═════ Passage provided ═════

# How long to wait for spring dethatch in MN



## Deere Jr (Dec 7, 2017)

It's a late spring here in MN. My snow has just melted away. Much of the grass is still dormant, with spots of green here and there.

How long should I wait to do a heavy dethatch? I'll be dethatching with a front mounted rotary broom.


----------



## Tsmith (Aug 11, 2017)

Why are you dethatching?


----------



## Deere Jr (Dec 7, 2017)

Oops. I should have said that.

The dethatching is part of a smoothing project. I'll be spreading 28 yards of sand in about an acre of lawn to help reduce the bumps. I want to dethatch first.


----------



## Tsmith (Aug 11, 2017)

Dethatching disturbs the soil so I think you would be better off doing it in the fall instead of spring if you even have to do it at all as I wouldn't recommend doing it just to do it.


----------



## Ridgerunner (May 16, 2017)

> spreading 28 yards of sand


 By hand!?
You should wait until the turf has fully awoken and is actively growing. A third of a pound of N/M before de-thatching will help recovery.


----------



## Pete1313 (May 3, 2017)

Ridgerunner said:


> > spreading 28 yards of sand
> 
> 
> By hand!?
> You should wait until the turf has fully awoken and is actively growing. A third of a pound of N/M before de-thatching will help recovery.

═════ Supplied records ═════

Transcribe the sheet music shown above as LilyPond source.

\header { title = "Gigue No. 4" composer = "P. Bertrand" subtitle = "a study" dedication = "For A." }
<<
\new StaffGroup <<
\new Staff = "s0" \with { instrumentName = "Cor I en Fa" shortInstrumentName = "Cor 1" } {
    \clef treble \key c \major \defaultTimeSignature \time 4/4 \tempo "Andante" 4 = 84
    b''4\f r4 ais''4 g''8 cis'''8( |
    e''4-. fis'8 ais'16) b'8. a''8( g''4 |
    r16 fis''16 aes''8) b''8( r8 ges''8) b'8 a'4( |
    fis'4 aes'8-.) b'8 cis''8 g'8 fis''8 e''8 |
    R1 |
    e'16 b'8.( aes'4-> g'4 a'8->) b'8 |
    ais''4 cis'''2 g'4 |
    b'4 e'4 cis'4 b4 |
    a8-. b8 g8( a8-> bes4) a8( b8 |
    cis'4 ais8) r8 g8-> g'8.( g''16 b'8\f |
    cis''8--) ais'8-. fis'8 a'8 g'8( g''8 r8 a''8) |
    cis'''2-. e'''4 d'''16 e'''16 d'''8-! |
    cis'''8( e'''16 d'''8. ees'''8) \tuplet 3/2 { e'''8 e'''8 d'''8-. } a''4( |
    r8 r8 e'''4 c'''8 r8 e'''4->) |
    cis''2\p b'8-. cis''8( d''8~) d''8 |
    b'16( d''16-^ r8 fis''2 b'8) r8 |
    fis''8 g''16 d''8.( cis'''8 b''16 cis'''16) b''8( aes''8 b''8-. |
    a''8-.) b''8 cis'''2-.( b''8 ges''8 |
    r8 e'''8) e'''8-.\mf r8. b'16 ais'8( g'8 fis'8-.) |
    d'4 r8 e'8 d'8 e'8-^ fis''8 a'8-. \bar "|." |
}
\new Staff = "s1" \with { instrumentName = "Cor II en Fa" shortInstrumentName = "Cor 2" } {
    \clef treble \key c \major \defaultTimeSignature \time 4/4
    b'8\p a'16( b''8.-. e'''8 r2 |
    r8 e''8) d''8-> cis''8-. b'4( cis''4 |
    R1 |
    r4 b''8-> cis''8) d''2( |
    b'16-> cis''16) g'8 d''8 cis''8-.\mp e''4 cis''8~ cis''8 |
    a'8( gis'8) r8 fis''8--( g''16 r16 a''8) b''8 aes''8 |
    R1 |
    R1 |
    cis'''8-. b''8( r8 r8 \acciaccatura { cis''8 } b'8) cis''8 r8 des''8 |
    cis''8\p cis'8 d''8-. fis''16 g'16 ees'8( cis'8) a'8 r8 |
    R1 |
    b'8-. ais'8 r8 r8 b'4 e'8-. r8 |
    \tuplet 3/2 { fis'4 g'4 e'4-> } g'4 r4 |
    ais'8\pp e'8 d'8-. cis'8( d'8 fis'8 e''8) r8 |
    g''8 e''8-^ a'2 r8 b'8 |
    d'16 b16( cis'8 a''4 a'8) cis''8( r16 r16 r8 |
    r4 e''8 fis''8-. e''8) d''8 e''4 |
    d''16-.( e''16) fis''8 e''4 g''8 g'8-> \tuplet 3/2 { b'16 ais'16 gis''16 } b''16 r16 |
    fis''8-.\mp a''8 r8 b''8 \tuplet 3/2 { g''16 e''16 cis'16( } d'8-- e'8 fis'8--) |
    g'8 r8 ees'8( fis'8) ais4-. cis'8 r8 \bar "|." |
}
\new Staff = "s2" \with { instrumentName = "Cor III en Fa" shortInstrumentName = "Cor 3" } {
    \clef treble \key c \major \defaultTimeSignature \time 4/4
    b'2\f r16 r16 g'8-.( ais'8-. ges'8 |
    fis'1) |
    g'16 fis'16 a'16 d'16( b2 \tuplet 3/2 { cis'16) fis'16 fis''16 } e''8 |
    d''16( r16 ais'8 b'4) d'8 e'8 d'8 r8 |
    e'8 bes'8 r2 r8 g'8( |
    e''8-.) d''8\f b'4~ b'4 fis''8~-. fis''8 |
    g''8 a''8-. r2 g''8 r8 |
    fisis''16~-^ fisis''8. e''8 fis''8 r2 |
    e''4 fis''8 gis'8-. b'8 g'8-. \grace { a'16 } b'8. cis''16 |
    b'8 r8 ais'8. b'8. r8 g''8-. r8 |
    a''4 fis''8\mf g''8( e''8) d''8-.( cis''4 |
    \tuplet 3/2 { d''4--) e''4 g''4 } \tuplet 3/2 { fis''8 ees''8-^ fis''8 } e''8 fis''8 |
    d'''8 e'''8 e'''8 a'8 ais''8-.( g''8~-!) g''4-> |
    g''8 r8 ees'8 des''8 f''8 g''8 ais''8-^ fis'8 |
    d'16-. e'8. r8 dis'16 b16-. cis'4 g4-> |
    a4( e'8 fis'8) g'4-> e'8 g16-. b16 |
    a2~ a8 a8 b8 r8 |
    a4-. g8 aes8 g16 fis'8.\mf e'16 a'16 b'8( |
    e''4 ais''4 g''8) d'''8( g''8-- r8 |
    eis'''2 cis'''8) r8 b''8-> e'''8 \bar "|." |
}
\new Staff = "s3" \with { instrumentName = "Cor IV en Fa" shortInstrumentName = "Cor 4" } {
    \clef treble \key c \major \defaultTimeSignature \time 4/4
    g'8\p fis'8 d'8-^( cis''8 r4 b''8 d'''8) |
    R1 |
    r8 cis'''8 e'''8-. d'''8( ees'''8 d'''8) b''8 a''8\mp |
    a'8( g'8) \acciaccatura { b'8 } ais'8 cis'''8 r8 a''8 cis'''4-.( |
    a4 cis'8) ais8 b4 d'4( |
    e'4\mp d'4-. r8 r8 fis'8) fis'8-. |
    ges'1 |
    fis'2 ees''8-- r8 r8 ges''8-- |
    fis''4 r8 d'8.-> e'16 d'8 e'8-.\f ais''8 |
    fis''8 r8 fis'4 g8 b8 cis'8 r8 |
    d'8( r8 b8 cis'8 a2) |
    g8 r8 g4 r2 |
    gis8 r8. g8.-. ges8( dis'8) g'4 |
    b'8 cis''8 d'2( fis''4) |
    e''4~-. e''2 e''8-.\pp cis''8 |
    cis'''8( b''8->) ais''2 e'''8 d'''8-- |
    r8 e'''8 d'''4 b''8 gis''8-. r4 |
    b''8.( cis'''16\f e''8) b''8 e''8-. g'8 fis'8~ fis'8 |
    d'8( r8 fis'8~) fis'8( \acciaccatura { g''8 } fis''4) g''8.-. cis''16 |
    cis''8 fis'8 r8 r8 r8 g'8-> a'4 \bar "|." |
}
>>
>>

═════

- [Task list]:
- A) Repeat the part of the dethatching thread that begins at the words "Why are you" and stops after "to dethatch first.".
- B) Write what comes next in the lawn dethatching thread, picking up after its last line.

- [Responses in order]:
- A)
Why are you dethatching?


----------



## Deere Jr (Dec 7, 2017)

Oops. I should have said that.

The dethatching is part of a smoothing project. I'll be spreading 28 yards of sand in about an acre of lawn to help reduce the bumps. I want to dethatch first.

- B)
Agreed. Wait for the turf to get going. That will be a few weeks yet for your area. Dethatch, clean everything up, mow as short as possible, add some N, sand, and then time your pre-m for just after.


----------



## thinair (Oct 12, 2017)

Had same question. Just bought the greenworks electric dethatcher. Itching to try it out.

I aerated and lightly over seeded in fall.

Want to dethatcher in spring and add more seed.


----------



## Deere Jr (Dec 7, 2017)

Pete1313 said:


> Ridgerunner said:
> 
> 
> > > spreading 28 yards of sand
> ...


Ridgerunner - LOL, no not by hand. That would suck. I'll be using a Turfo f12d for the spreading of sand.

Pete - Thanks for the tips. I wondered about the pre-m. I usually use a fertilizer + crabgrass control granular.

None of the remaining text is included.